When starting a new book I tend to avoid any reviews and try my hardest to ignore the blurb – I like to go in totally blind and let the story unfold. However, the blurb is what hooked me with The Widow. I’d heard a racket on Twitter about how amazing it was and so I jumped for joy when Ben Willis kindly sent me a copy and I promptly dived right in. I read it like a maniac – unable to put it down. I read it whilst I peeled potatoes for dinner, whilst I dished dinner up, whilst everyone else was watching TV, in the bath, whilst drying my hair…I literally couldn’t put it down; I was glued to the pages. And that hasn’t happened in a while.

I reached the climatic ending last night as I lay in bed and almost instantly rushed to read what other people had written about the book. I wanted to see how many other people had loved it as much as I had – but surprisingly I saw some rather disappointing reviews saying it wasn’t anything new or the story was just jumping on the bandwagon of psych thrillers. And it got me thinking. Yes, psychological thrillers are BIG at the moment. Everyone wants a chance to emulate the success of The Girl On The Train and man, are publishers trying their best! Every month there are more and more appearing in the charts and yeah, it’s getting a little tedious. Don’t get me wrong, I LOVE the genre but they all feel quite samey and very formulaic. A child going missing, a haggard detective, a mother who we don’t quite like, a father and evil stepmum etc – this is what we’re seeing a lot of and in all honesty, I want something fresh and something new. Something that really does thrill me and mess with my mind. And I was hoping The Widow would do that.
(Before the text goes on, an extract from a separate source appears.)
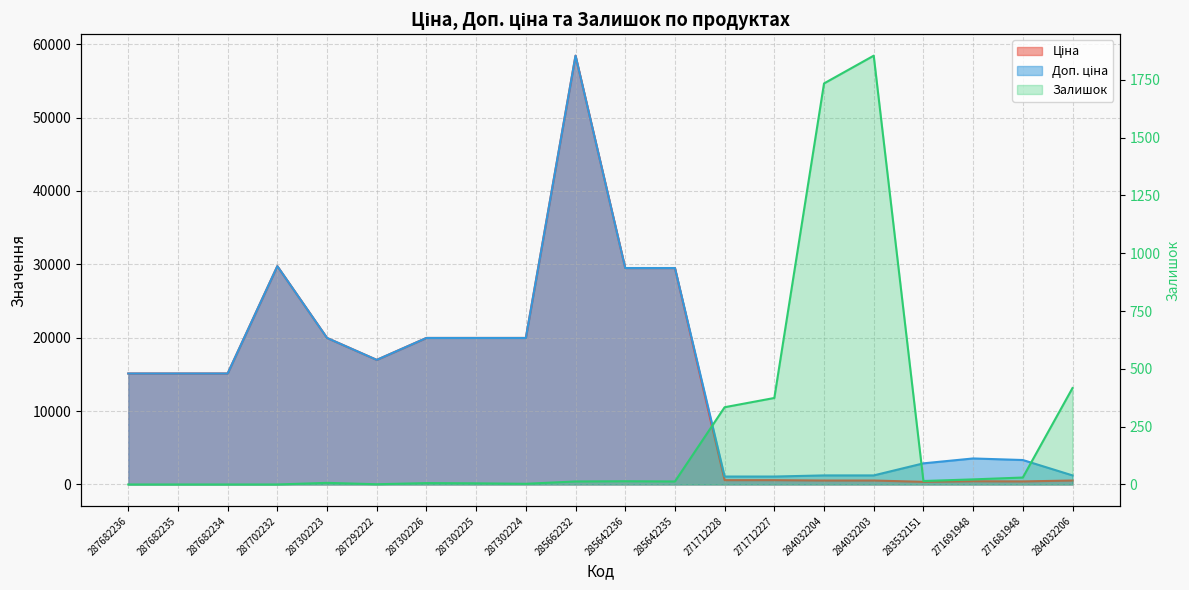

True or false: Доп. ціна and Ціна cross at least once.

False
Whilst The Widow relies on the cliche of a child going missing, a mother who we don’t quite like and an absent father, it has something a lot of other psychological thrillers don’t. It has an interesting angle.

Thrilling? Maybe not. Frightening? Not quite. Gripping? Hell yes.

This book does what it needs to – it grips you. And that’s because the focus of the narrative is on the wife of an accused man. How often does that happen? Normally we hear from the victim or the accused but with this novel we get to see the other side – the woman who married the man who is accused of a heinous crime. We follow her after the death of her husband and watch as she tells her side of the story to keen reporter Kate and police officer Sparkes. With her husband gone, the widow has the chance to talk…and talk she does.

What struck me most about this book is that I didn’t like a single character – they were all flawed, they all had elements that drove me mad yet I still cared about what happened to them; I wanted to see what they would do and where they would end up. I loathed the reporter, Kate, with passion! She was a snake and so desperate to feed on another persons distress but I guess that’s what journalists are paid for and it gave an interesting insight into the role of the media in cases like this. I believe Fiona herself was actually a journalist before she turned author so she definitely knows what she’s writing about!

The widow, Jean, was a very intriguing character. She was a hard nut to crack – sometimes I felt like she was weak and pathetic, other times I felt a brief whiff of sympathy for her and other times I thought she was a badass. But it was strange how she never really had a ‘set’ personality. She changed constantly throughout so at times it felt hard to see her as the same woman the whole way through. It was almost like she had faces. The ‘grieving widow’, the ‘scorned wife’, the ‘loving wife’, the ‘untrusting wife’..she ebbed and flowed between a set of faces and I suppose she was the most mischievous character of all – able to play each member of her story just how she wanted. When her husband, Glen, was alive we see he was rather controlling but Jean isn’t stupid, she can tell he was controlling, she has an awareness of that. So should we really feel sorry for her at all? I don’t know.

This book has left me with a lot to think about! The ending was one I couldn’t have predicted – the whole narrative centres around the ‘did he/didn’t’ he do it scenario and until the end I really didn’t know what I believed. And I still don’t know how I feel about it. Was it a good ending? Was it alluded too enough? Did it make sense within the plot? Yes and no.

But despite that, and despite the fact I didn’t love the characters that much and despite the fact it wasn’t the traditional kind of thriller, I just couldn’t put it down. And that speaks volumes. It wasn’t the kind of book that had me on the edge of my seat but it was the kind of book that had me wanting to keep reading.

I am sure this is going to be a bestseller next year – the publicity campaign will make sure of that. And so will the gripping tagline! I’m excited to see what Fiona writes next.